Pourtant des pays européens soumis aux mêmes règles budgétaires n’ont pas de déficit ou un système scolaire plus efficient… ce sont juste deux exemples.Ce pays a fait des choix… il a parfois du mal à les assumer et accuse l’Europe, l’Allemagne, les technocrates, Macron, etc… En fait c’est toujours la faute aux autres…

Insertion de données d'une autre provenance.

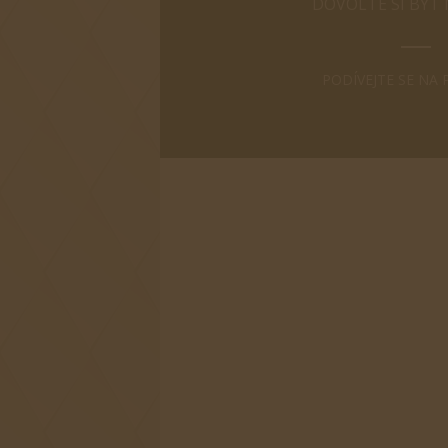
DOVOLTE SI BÝT
PODÍVEJTE SE NA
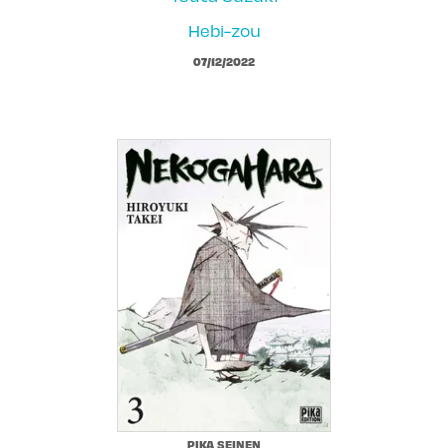
Hebi-zou
07/12/2022
PIKA SEINEN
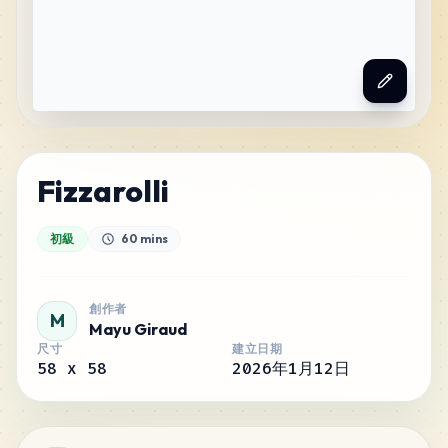
Fizzarolli
初級
60 mins
創作者
M
Mayu Giraud
尺寸
建立日期
58
x
58
2026年1月12日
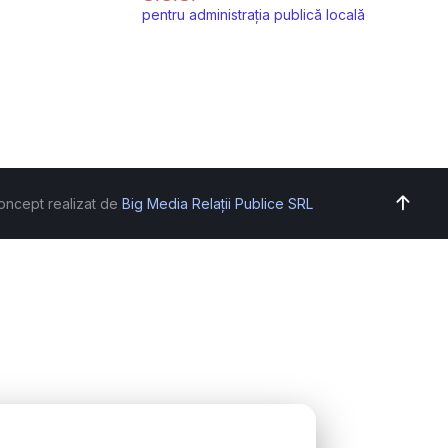
pentru administrația publică locală
oncept realizat de
Big Media Relații Publice SRL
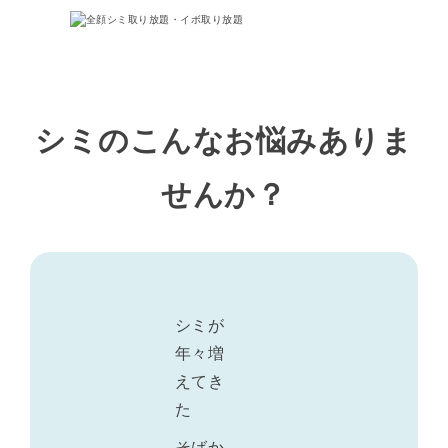
シミのこんな
お悩みありま
せんか？
シミが
年々増
えてき
た
そばか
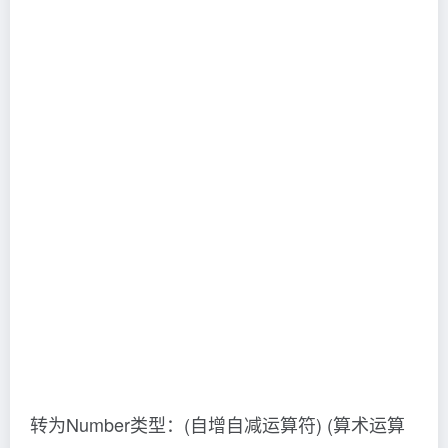
转为Number类型：(自增自减运算符) (算术运算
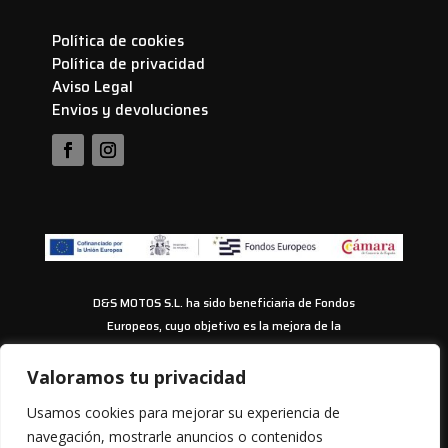
Política de cookies
Política de privacidad
Aviso Legal
Envios y devoluciones
D&S MOTOS S.L. ha sido beneficiaria de Fondos
Europeos, cuyo objetivo es la mejora de la
competitividad de las PYMES, y gracias al cual ha
puesto en marcha un Plan de Acción con el objetivo
Valoramos tu privacidad
de impulsar el uso seguro y fiable del ciberespacio y
Usamos cookies para mejorar su experiencia de
la competitividad de las pymes durante los años
navegación, mostrarle anuncios o contenidos
2024-2025. Para ello ha contado con el apoyo del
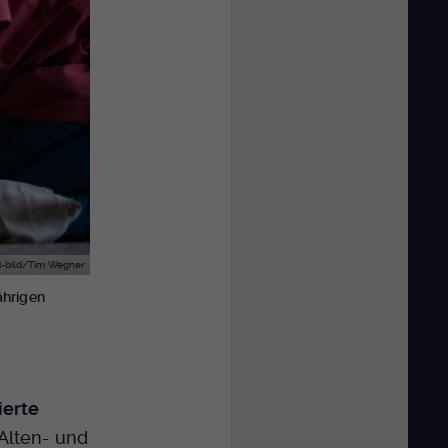
-bild/Tim Wegner
ährigen
ierte
Alten- und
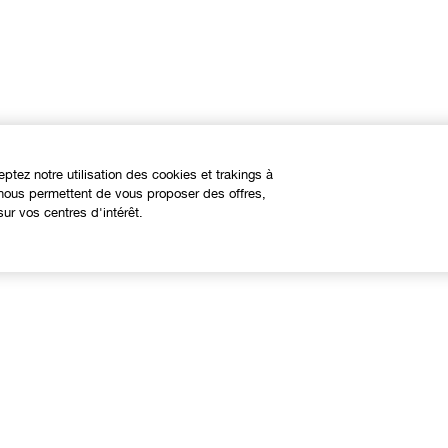
eptez notre utilisation des cookies et trakings à
s nous permettent de vous proposer des offres,
ur vos centres d'intérêt.
À propos
Besoin d'aide?
linique Philosophy
Nous contacter
ites web internationaux
Contacter le Fabricant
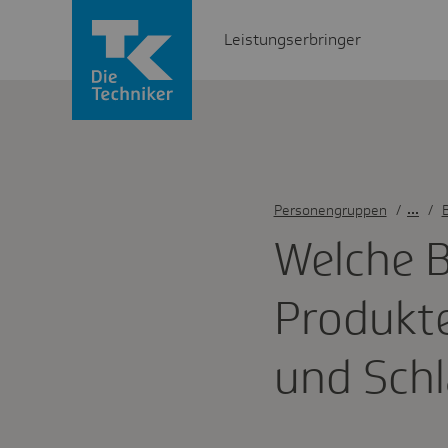
Leistungserbringer
Personengruppen
/
B
Welche B
Produkte
und Schla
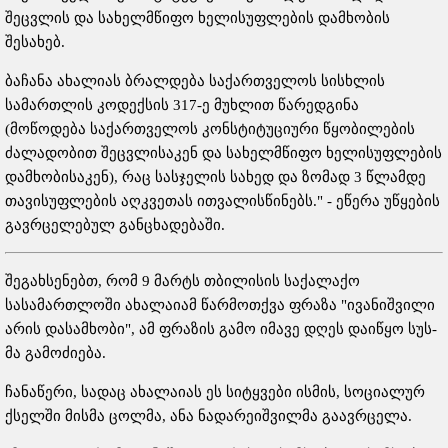
შეცვლის და სახელმწიფო ხელისუფლების დამხობის
შესახებ.
ბაჩანა ახალიას ბრალდება საქართველოს სისხლის
სამართლის კოდექსის 317-ე მუხლით წარედგინა
(მოწოდება საქართველოს კონსტიტუციური წყობილების
ძალადობით შეცვლისაკენ და სახელმწიფო ხელისუფლების
დამხობისაკენ), რაც სასჯელის სახედ და ზომად 3 წლამდე
თავისუფლების აღკვეთას ითვალისწინებს." - ეწერა უწყების
გავრცელებულ განცხადებაში.
შეგახსენებთ, რომ 9 მარტს თბილისის საქალაქო
სასამართლოში ახალაიამ წარმოთქვა ფრაზა "ივანიშვილი
არის დასამხობი", ამ ფრაზის გამო იმავე დღეს დაიწყო სუს-
მა გამოძიება.
ჩანაწერი, სადაც ახალაიას ეს სიტყვები ისმის, სოციალურ
ქსელში მისმა ცოლმა, ანა ნადარეიშვილმა გაავრცელა.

On va payer encore longtemps l’absence de majo depuis 2022. Quand il y a une majorité pour décider, on est d’accord ou pas mais au moins elle fait et il y a une majorité légitime pour essayer d’expliquer pourquoi c’est comme ça. On suit ceux qui ont des idées et des convictions, ça ne remplit pas une Assemblée mais ça suffit. Sans ça, on est perdus, chacun court dans sa direction pour attirer l’audimat en attendant la prochaine (ceux qui veulent le pouvoir comme ceux qui n’en voudront jamais). Et comme rien ne nous promet une décision plus claire au prochain tour, je rejoins votre pessimisme !
On peut suspendre la réforme pour la génération 1963: la faire travailler jusque 62 ans et 6 mois (donc départ entre le 01/07/2025 et le 30/06/2026) au lieu de 62 ans et 9 mois (du 01/10/2025 au 30/09/2026) comme prévu par la réforme. En maintenant 63 ans pour la génération 1964 (en 2027). Mais ça suppose de le faire passer dans le PLFSS car c’est législatif. Et pour forcer la main des sénateurs de droite et des députés PS, ça nécessite une CMP et un 49-3 derrière…
Mais changer les règles avec à peine 6 mois d’avance, c’est crétin et un bordel monstre pour les salariés, les employeurs et les caisses de retraite
ps : tout ceci finit de me convaincre que la proportionnelle est une fausse bonne idée qui ne résoudra pas grand chose, apportera son quota d’élus parisiens qui vivent de com sur quelques sujets symboliques et auront moins de compte à rendre, et augmentera la probabilité de ne pas avoir de majorité alors qu’on n’a pas la culture pour gérer ça.
Authueil qui lâche l’affaire… mince, là, ce n’est plus seulement grave, c’est désespéré.
Plus sérieusement, pendant ce temps-là, derrière les soubresauts politiques très commentés qui donnent lieu à des hausses puis des baisses qui nous laissent croire que rien n’a vraiment de conséquences, le spread français grimpe tranquillement sur une tendance de 5pb/mois… à ce rythme-là, on croise le spread italien à l’été – après, quand on a dépassé les bornes, il n’y a plus de limites.
Mais la qualité de notre personnel politique ne changera pas à la faveur d’une crise financière.
Bref, difficile de voir une issue pas trop défavorable à cette situation pathétique.